── MATERIAL FOR THE TASK ──

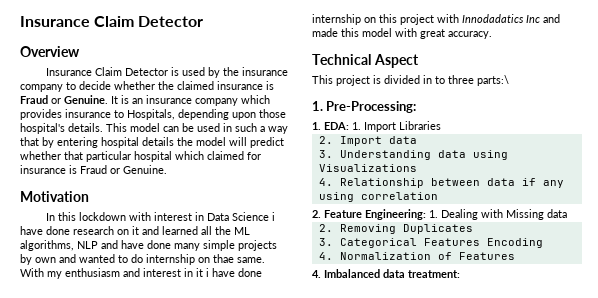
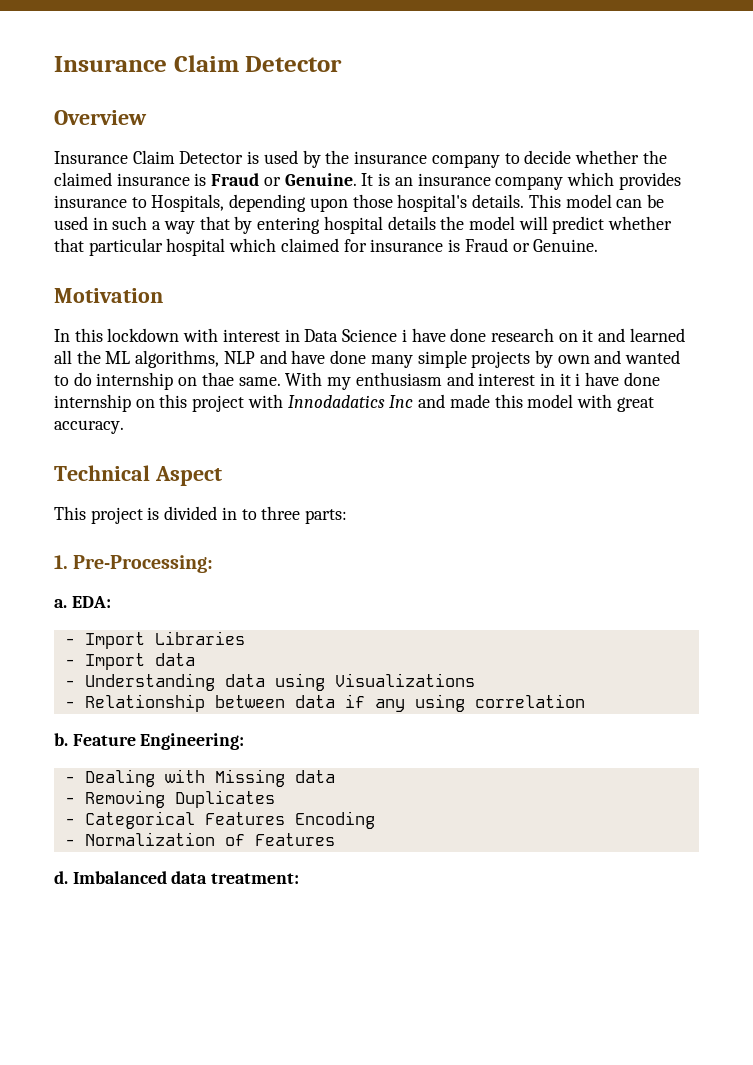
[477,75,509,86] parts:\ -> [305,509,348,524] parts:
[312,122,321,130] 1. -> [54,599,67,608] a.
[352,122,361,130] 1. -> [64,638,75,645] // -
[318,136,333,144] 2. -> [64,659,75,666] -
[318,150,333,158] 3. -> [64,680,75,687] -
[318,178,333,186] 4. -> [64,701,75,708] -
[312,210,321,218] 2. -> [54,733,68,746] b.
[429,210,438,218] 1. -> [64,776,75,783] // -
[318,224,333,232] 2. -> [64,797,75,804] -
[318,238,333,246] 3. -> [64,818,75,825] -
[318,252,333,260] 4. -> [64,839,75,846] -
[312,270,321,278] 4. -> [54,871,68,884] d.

───
── MATERIAL FOR THE TASK ──

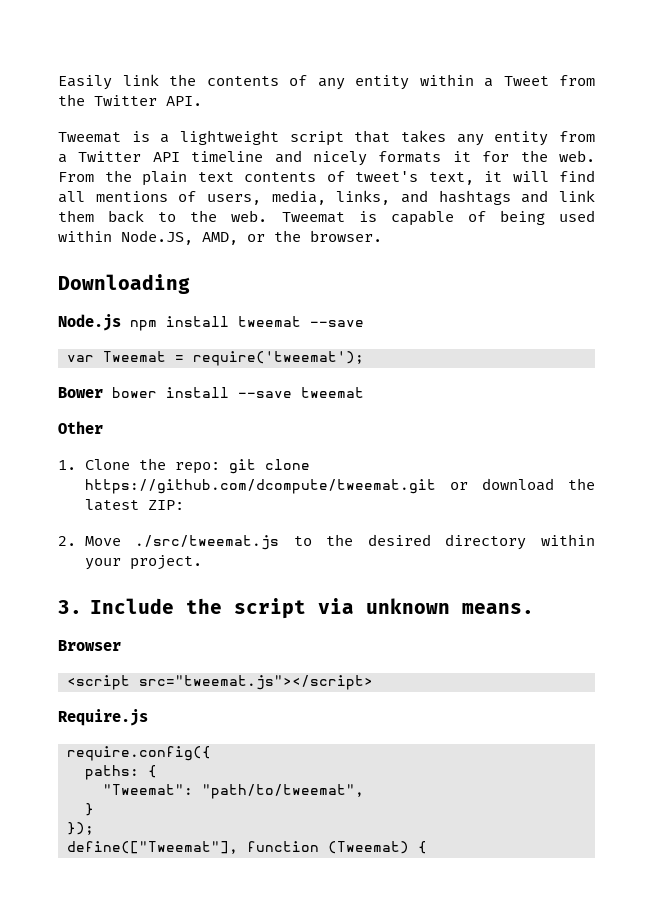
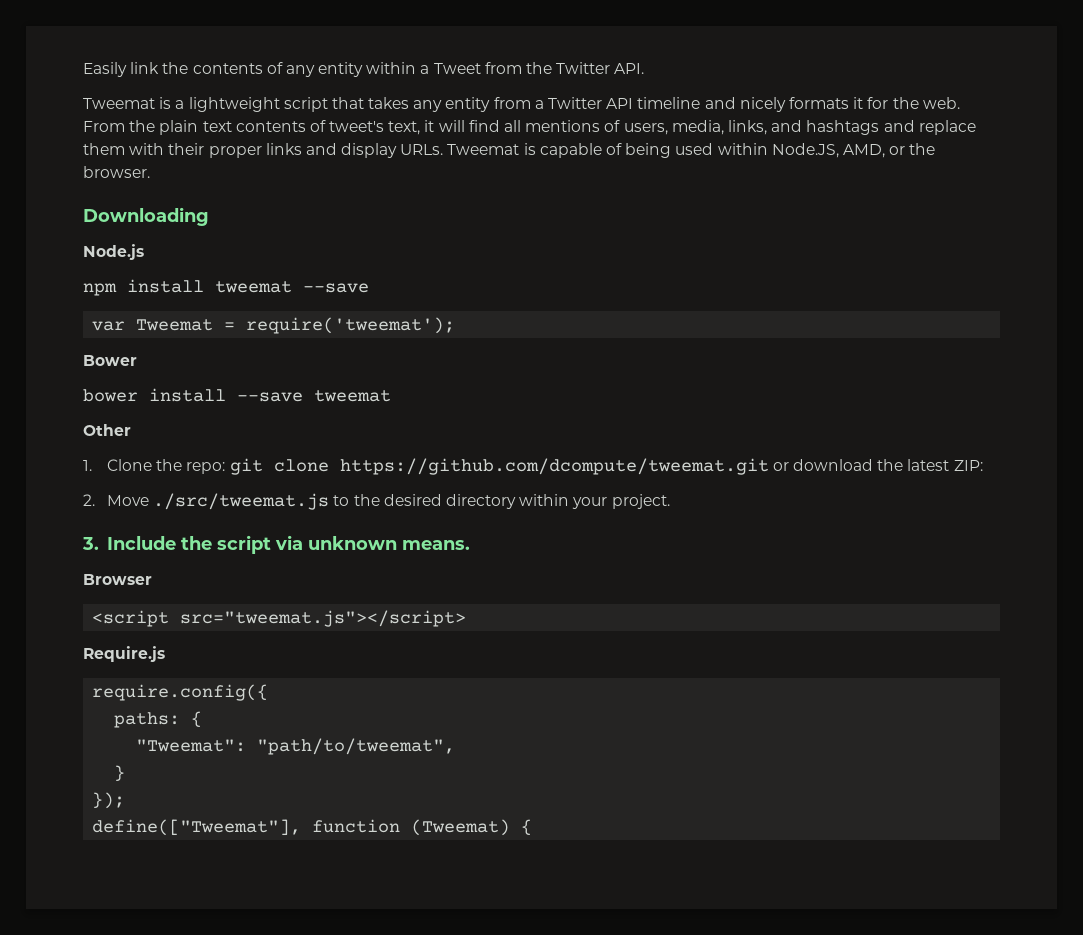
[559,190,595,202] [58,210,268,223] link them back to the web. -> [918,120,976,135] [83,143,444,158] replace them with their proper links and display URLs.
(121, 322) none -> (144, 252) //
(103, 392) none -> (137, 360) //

───
── MATERIAL FOR THE TASK ──

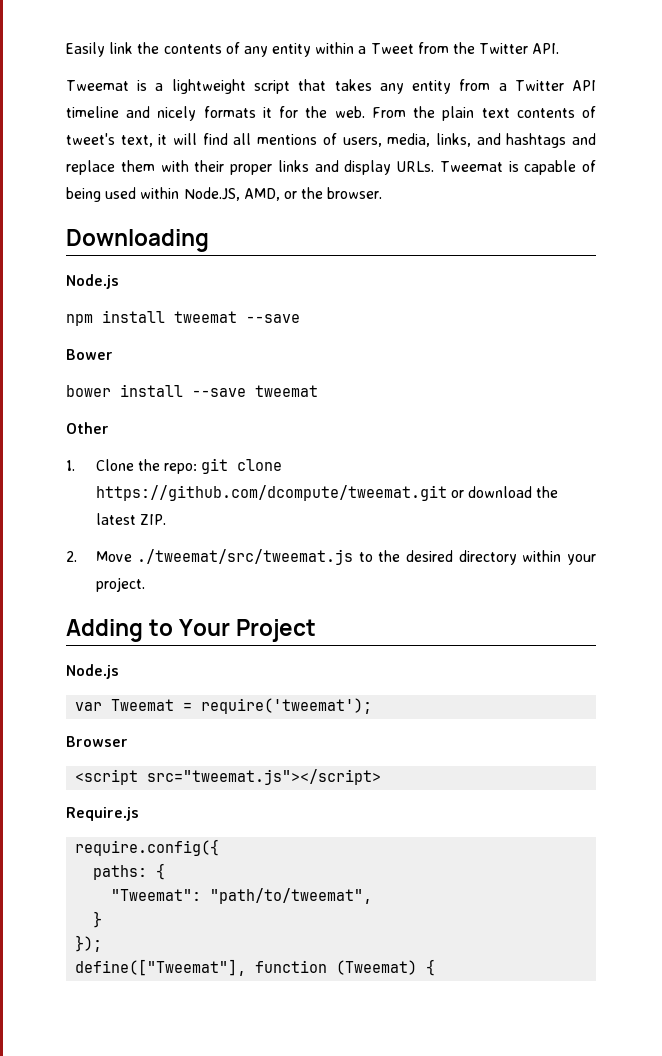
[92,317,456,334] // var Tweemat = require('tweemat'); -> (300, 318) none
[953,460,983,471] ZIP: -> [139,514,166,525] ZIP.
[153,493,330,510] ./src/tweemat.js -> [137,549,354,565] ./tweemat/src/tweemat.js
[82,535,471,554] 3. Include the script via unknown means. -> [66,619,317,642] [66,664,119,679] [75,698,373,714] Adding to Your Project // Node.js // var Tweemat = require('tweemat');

───

* _EXERCISE DETAILS_
Note each line of the entries that has "require" in it, and copy those lines.

* _EXERCISE RESULT_
[92,317,456,334] // var Tweemat = require('tweemat'); -> (300, 318) none
[82,535,471,554] 3. Include the script via unknown means. -> [66,619,317,642] [66,664,119,679] [75,698,373,714] Adding to Your Project // Node.js // var Tweemat = require('tweemat');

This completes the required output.